Temos, no serviço público, dezenas de indivíduos velhos e ultrapassados muito mais incompetentes que válidos, sobretudo em cargos de chefia. Há que reformá-los a todos para melhorar a qualidade do serviço e desta maneira melhorar a qualidade de vida desses mesmos cidadãos. Há que dar lugar aos jovens que fomos treinando, pese o facto de alguns serem tão incompetentes como a equipa senil que resiste à hora da partida.

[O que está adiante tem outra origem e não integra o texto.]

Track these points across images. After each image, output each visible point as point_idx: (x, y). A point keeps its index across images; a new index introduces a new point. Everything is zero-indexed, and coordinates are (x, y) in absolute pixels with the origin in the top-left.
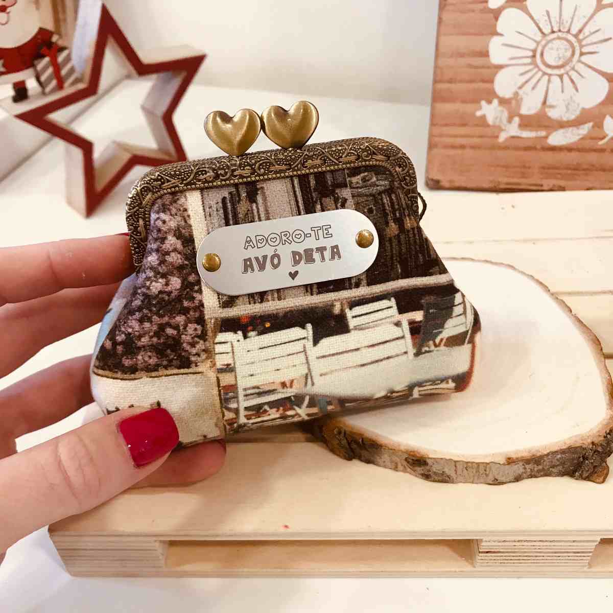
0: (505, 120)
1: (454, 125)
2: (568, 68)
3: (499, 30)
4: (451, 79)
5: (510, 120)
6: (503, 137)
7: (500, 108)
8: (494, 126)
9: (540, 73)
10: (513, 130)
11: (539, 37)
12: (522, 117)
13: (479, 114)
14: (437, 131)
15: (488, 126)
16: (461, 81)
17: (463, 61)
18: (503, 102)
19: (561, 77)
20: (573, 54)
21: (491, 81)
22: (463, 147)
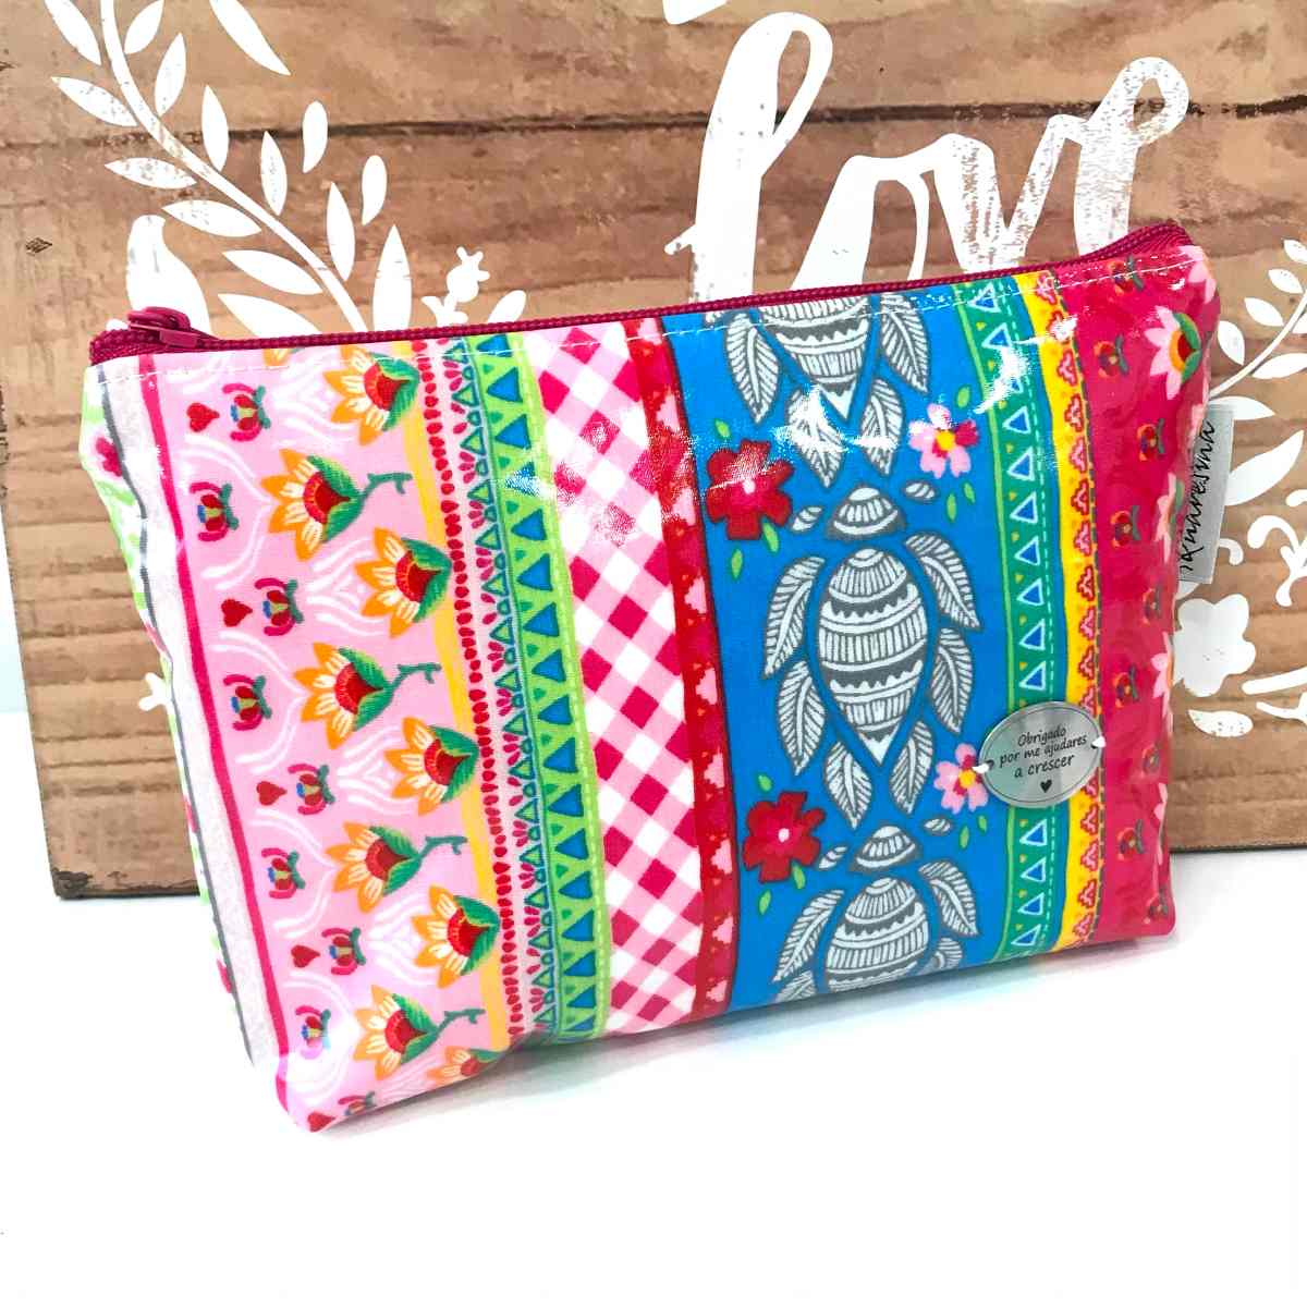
1: (92, 736)
4: (60, 626)
13: (146, 704)
14: (51, 753)
16: (84, 632)
17: (78, 583)
22: (125, 788)
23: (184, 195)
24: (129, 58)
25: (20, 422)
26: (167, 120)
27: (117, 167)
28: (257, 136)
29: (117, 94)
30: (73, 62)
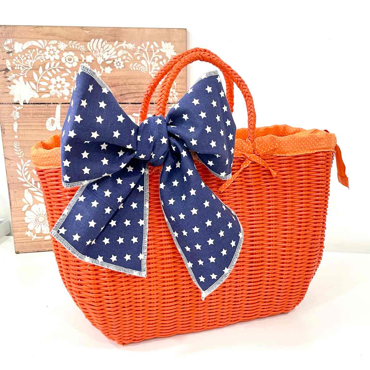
0: (33, 235)
1: (20, 237)
2: (45, 222)
3: (26, 215)
5: (34, 235)
6: (33, 239)
7: (31, 233)
8: (30, 237)
9: (39, 224)
10: (35, 237)
11: (36, 216)
12: (36, 234)
13: (26, 234)
14: (15, 239)
15: (29, 237)
16: (19, 227)
17: (19, 223)
18: (31, 231)
19: (44, 224)
20: (45, 219)
21: (27, 227)
22: (23, 242)
23: (30, 187)
24: (25, 176)
25: (13, 208)
26: (28, 181)
27: (23, 185)
28: (37, 182)
29: (24, 179)
30: (19, 176)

Muito pior que o serviço público é a Assembleia Nacional, onde a grande maioria dos deputados tem idade superior à nossa esperança de vida. Sabemos bem que muito deles nada fazem e que nada sabem fazer, por isso lá estão. E que lutam para por lá continuarem. Porém, dada a sua avançada idade, é altura de passarem ao descanso laboral e de deixarem os mais jovens cheios de ideias novas e educação melhorada conduzir os destinos do país para que não se extingam como aconteceu um dia aos dinossauros. Embora eles sejam pagos com os nossos fundos, eles são trabalhadores das ‘empresas’ que lá os colocaram. É, portanto, altura de essas ‘empresas’ iniciarem a reforma dos seus hábitos. Quiçá, é altura de eles próprios aliviarem a carga que representam àqueles que durante tanto tempo os levaram as costas. Velhotes, façam uma introspecção e deixem de atrapalhar quem pode ser útil e assim melhorar a nossa qualidade de vida. Obviamente que uma mudança desta natureza tem de ser uma mudança política a qual esses políticos resistem. Não lhes interessa. E não o farão enquanto o salário e as benesses forem muito superiores à pensão. E isso para não falar dos negócios que controlam em função da sua condição de deputados.‘Malandlos’.
E o povo que não merece essa malandrice, o povo que luta todos os dias contra tudo e contra todos, agradecer-lhes-ia. Só assim, iremos corrigir o que está mal e melhorar o que está bem. E quem ganhará é o povo. O futuro promete.